__What the exercise asks__
Update everything from the line containing "Каша пшенная рассыпчатая с маслом" down to the line containing "Which series has" in the records below by replacing "largest" with "smallest" and leaving all else as it is. Leave the pictures out of your answer.

-- Exercise input follows --

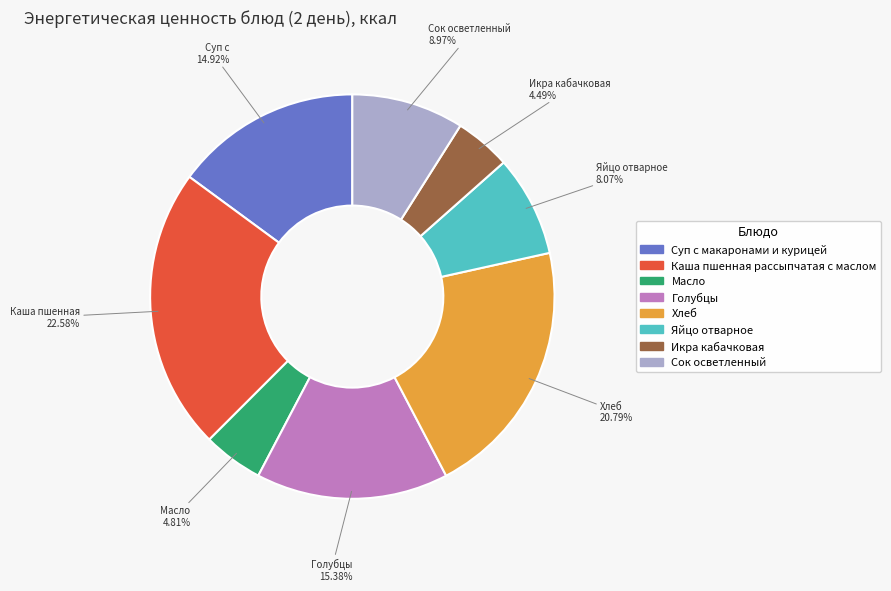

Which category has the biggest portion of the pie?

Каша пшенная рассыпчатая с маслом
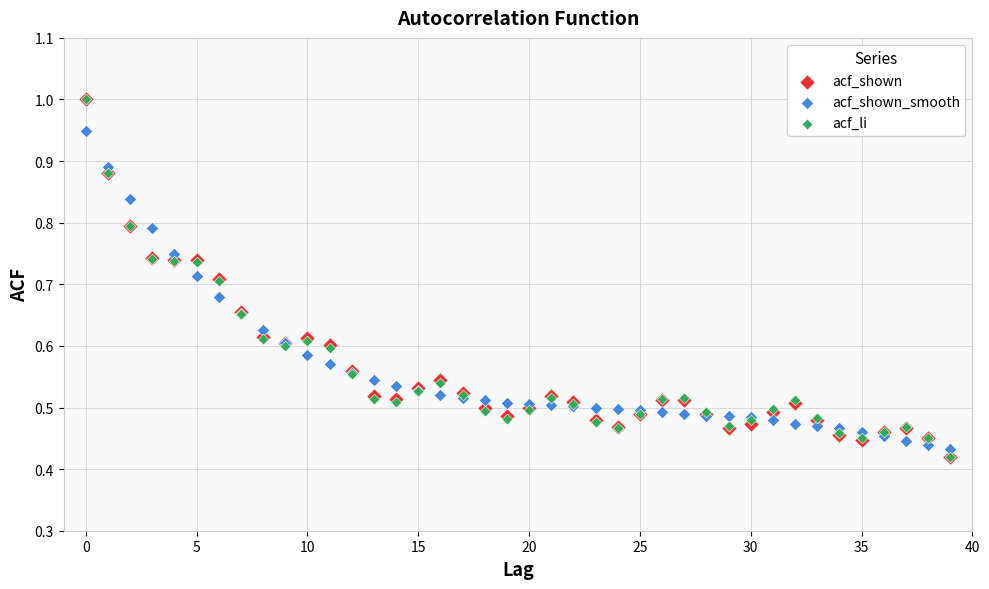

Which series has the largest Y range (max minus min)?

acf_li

-- Exercise input concluded --
-- Exercise input follows --

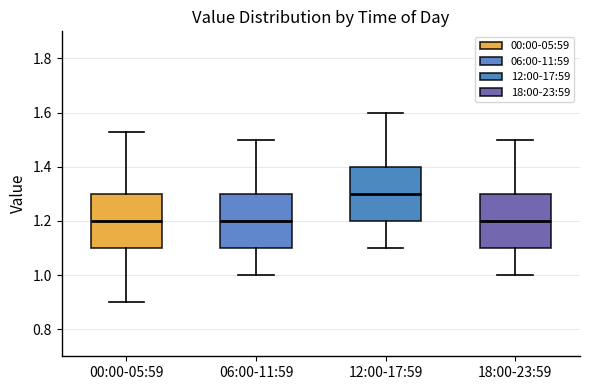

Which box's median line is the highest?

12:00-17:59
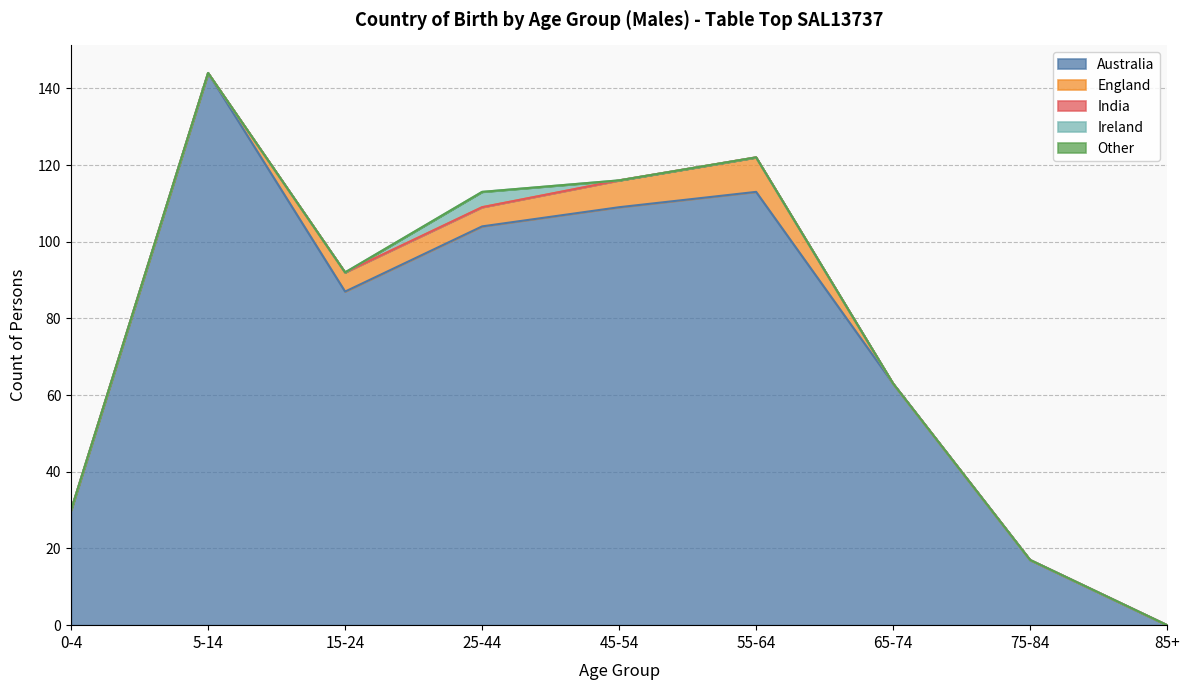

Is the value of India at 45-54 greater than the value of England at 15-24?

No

-- Exercise input concluded --

__Solution below__
Каша пшенная рассыпчатая с маслом

Which series has the smallest Y range (max minus min)?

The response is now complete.